■ Stored data ■
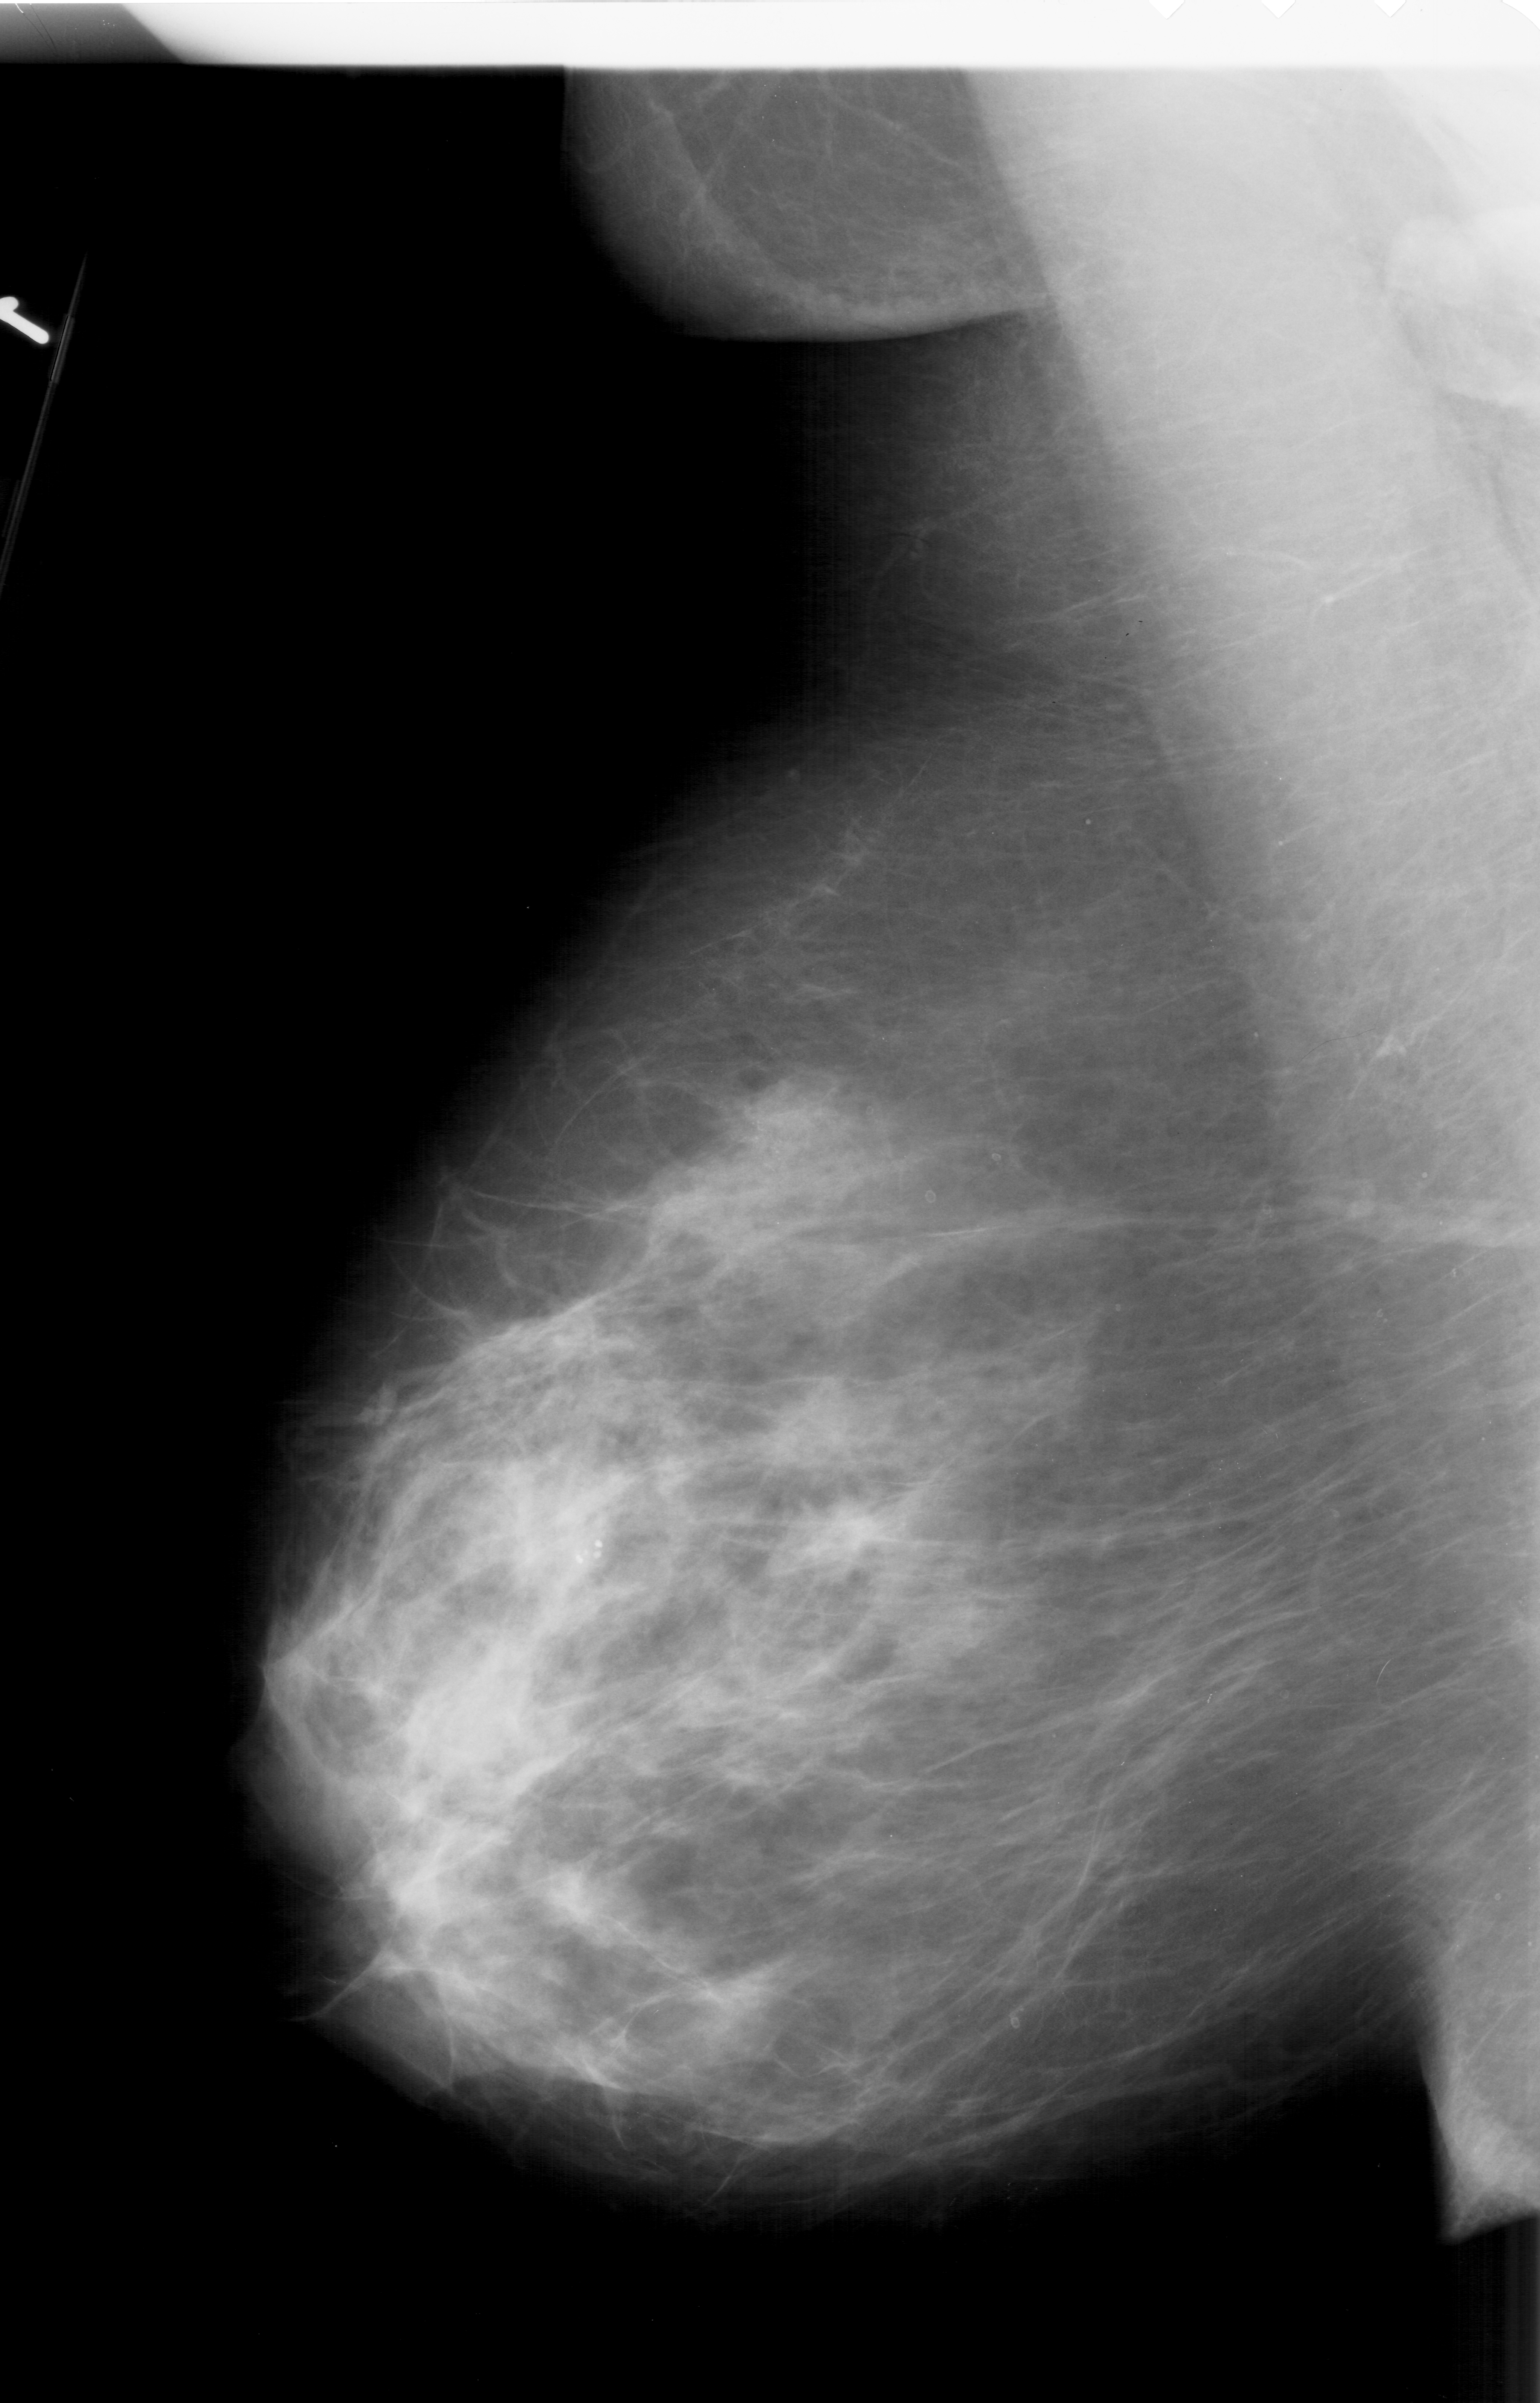
Scanned film-screen mammogram; left breast; mediolateral oblique (MLO) view; BI-RADS breast density category 4 (scale 1–4).
Calcifications, morphology pleomorphic, distribution clustered; BI-RADS assessment category 4; pathology result (as recorded, not read from the image): malignant.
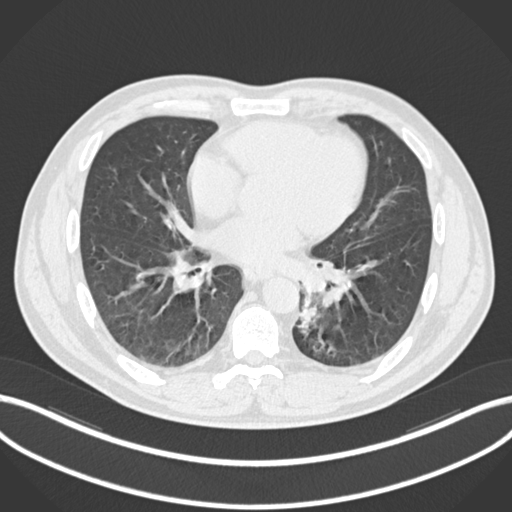
Chest CT, one axial slice. Position 97 of 223 along the scan axis. 120 kVp. Lung window (W 1500 / L -600 HU). 1 mm slice thickness. 512 × 512 image matrix. Male patient, age 50 years. Case-level facts recorded for this patient, not image findings: clinical TNM (as recorded): T2a N3 M0.
Outlined on this slice (rectangle marked by the reading radiologist):
- lung tumour (recorded histology: squamous cell carcinoma): bounding box <292,292,320,336> (left, top, right, bottom; pixels)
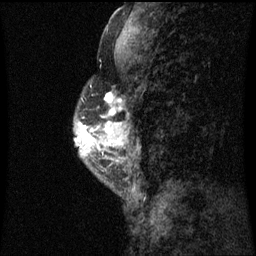
Breast MRI (dynamic contrast-enhanced), one sagittal slice. Slice 22 of 60 in the series (ordered by position). Dynamic contrast-enhanced series, image 2 of 3 at this slice position (ordered by acquisition). 1.5 T. TE 4.2 ms, TR 8.9 ms. 2 mm slice thickness. 256 × 256 image matrix, field of view 200 × 200 mm. Patient: female, 50 years. Case-level facts recorded for this patient, not image findings: setting: breast cancer imaged before/during neoadjuvant chemotherapy; receptor status: triple-negative.
Annotated regions visible in this slice (semi-automatically segmented with operator editing):
- analysis volume of interest (the breast-tissue region the enhancement analysis was run in; not a lesion): box from (x=75, y=86) to (x=116, y=169) px
- tumour enhancement mask (voxels above the 70 % enhancement threshold inside the analysis volume of interest): (x=78, y=92)–(x=116, y=151)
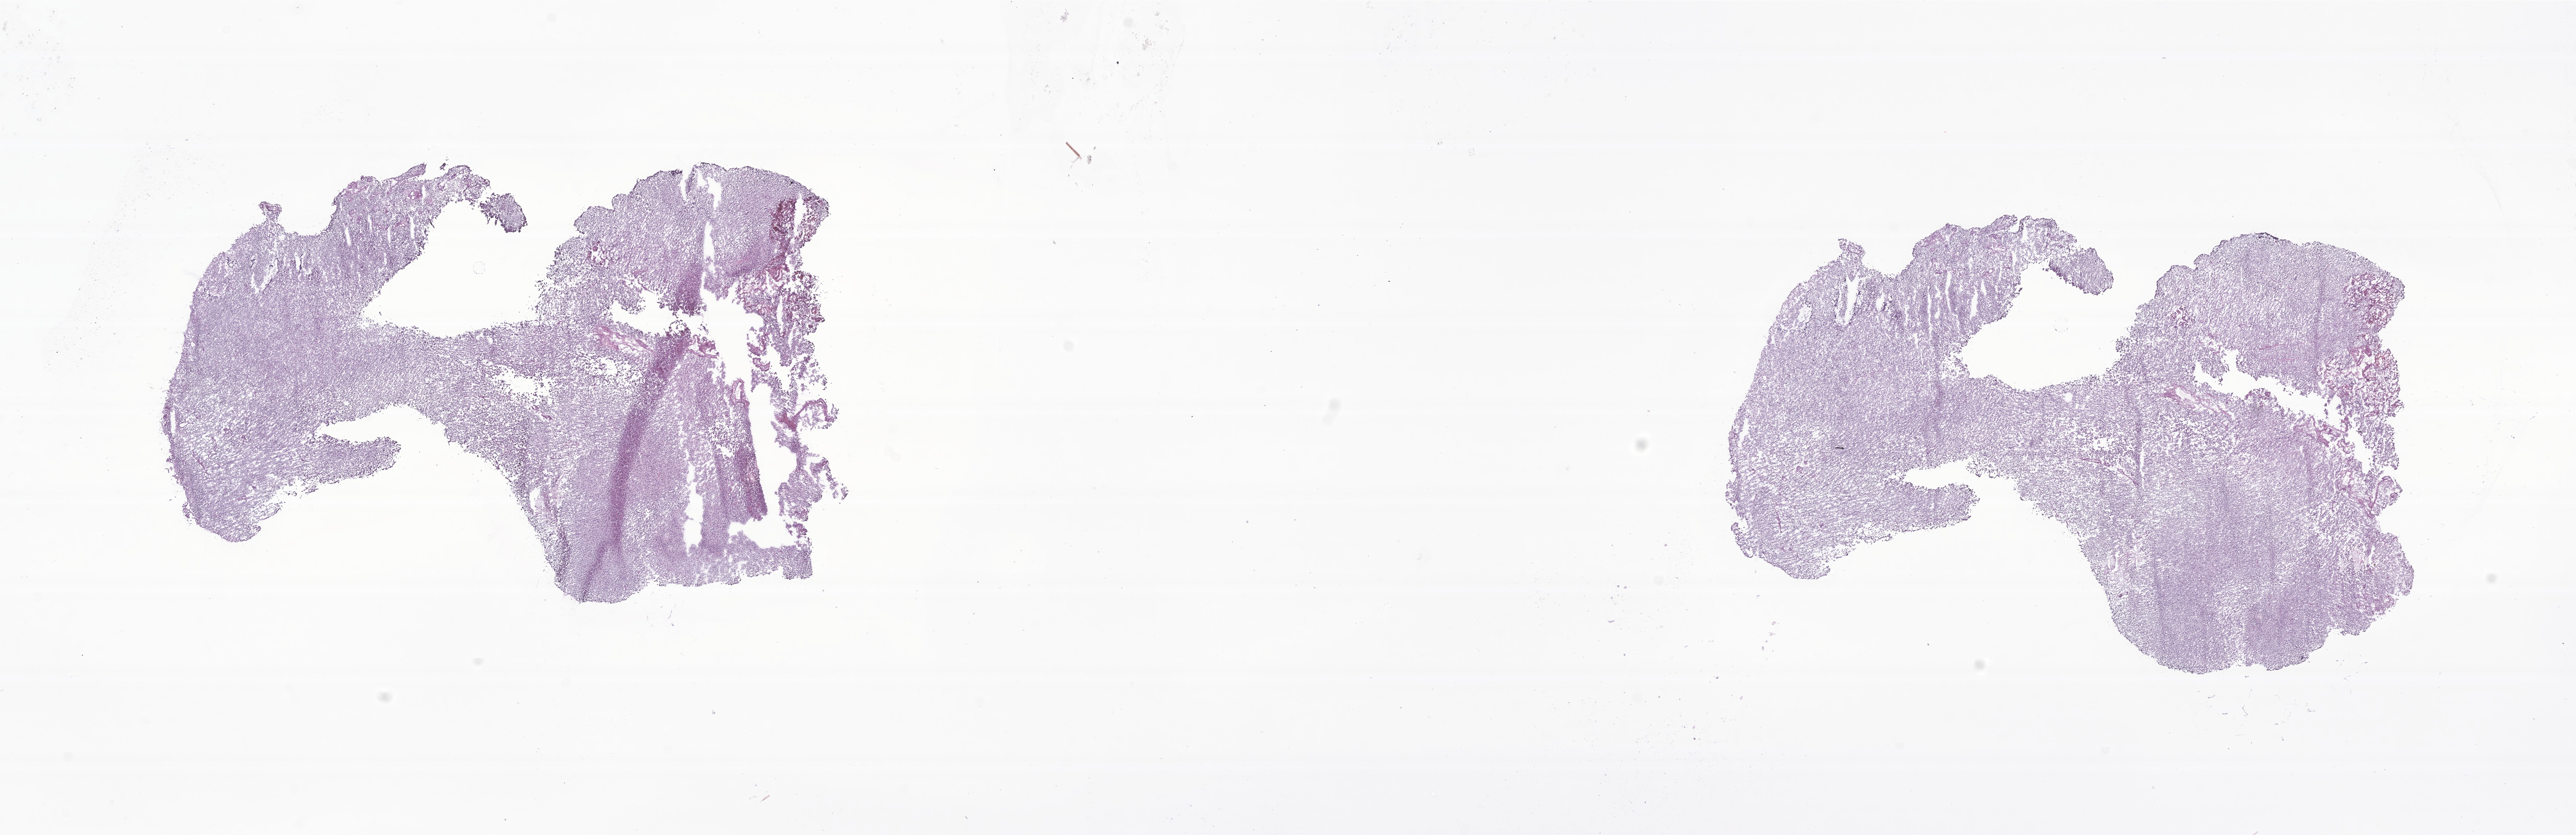
Whole-slide image, hematoxylin and eosin (H&E) stain of tumor tissue from the cerebellum — whole scanned area (about 31.0 x 10.0 mm) shown as a low-resolution overview; frozen section (OCT-embedded). Patient male; age 137 months (11 years 5 months).
- diagnosis: Medulloblastoma, NOS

■ Task requirements ■
The records above are to be repeated exactly, with the pictures left out.

■ Answer box ■
Scanned film-screen mammogram; left breast; mediolateral oblique (MLO) view; BI-RADS breast density category 4 (scale 1–4).
Calcifications, morphology pleomorphic, distribution clustered; BI-RADS assessment category 4; pathology result (as recorded, not read from the image): malignant.
Chest CT, one axial slice. Position 97 of 223 along the scan axis. 120 kVp. Lung window (W 1500 / L -600 HU). 1 mm slice thickness. 512 × 512 image matrix. Male patient, age 50 years. Case-level facts recorded for this patient, not image findings: clinical TNM (as recorded): T2a N3 M0.
Outlined on this slice (rectangle marked by the reading radiologist):
- lung tumour (recorded histology: squamous cell carcinoma): bounding box <292,292,320,336> (left, top, right, bottom; pixels)
Breast MRI (dynamic contrast-enhanced), one sagittal slice. Slice 22 of 60 in the series (ordered by position). Dynamic contrast-enhanced series, image 2 of 3 at this slice position (ordered by acquisition). 1.5 T. TE 4.2 ms, TR 8.9 ms. 2 mm slice thickness. 256 × 256 image matrix, field of view 200 × 200 mm. Patient: female, 50 years. Case-level facts recorded for this patient, not image findings: setting: breast cancer imaged before/during neoadjuvant chemotherapy; receptor status: triple-negative.
Annotated regions visible in this slice (semi-automatically segmented with operator editing):
- analysis volume of interest (the breast-tissue region the enhancement analysis was run in; not a lesion): box from (x=75, y=86) to (x=116, y=169) px
- tumour enhancement mask (voxels above the 70 % enhancement threshold inside the analysis volume of interest): (x=78, y=92)–(x=116, y=151)
Whole-slide image, hematoxylin and eosin (H&E) stain of tumor tissue from the cerebellum — whole scanned area (about 31.0 x 10.0 mm) shown as a low-resolution overview; frozen section (OCT-embedded). Patient male; age 137 months (11 years 5 months).
- diagnosis: Medulloblastoma, NOS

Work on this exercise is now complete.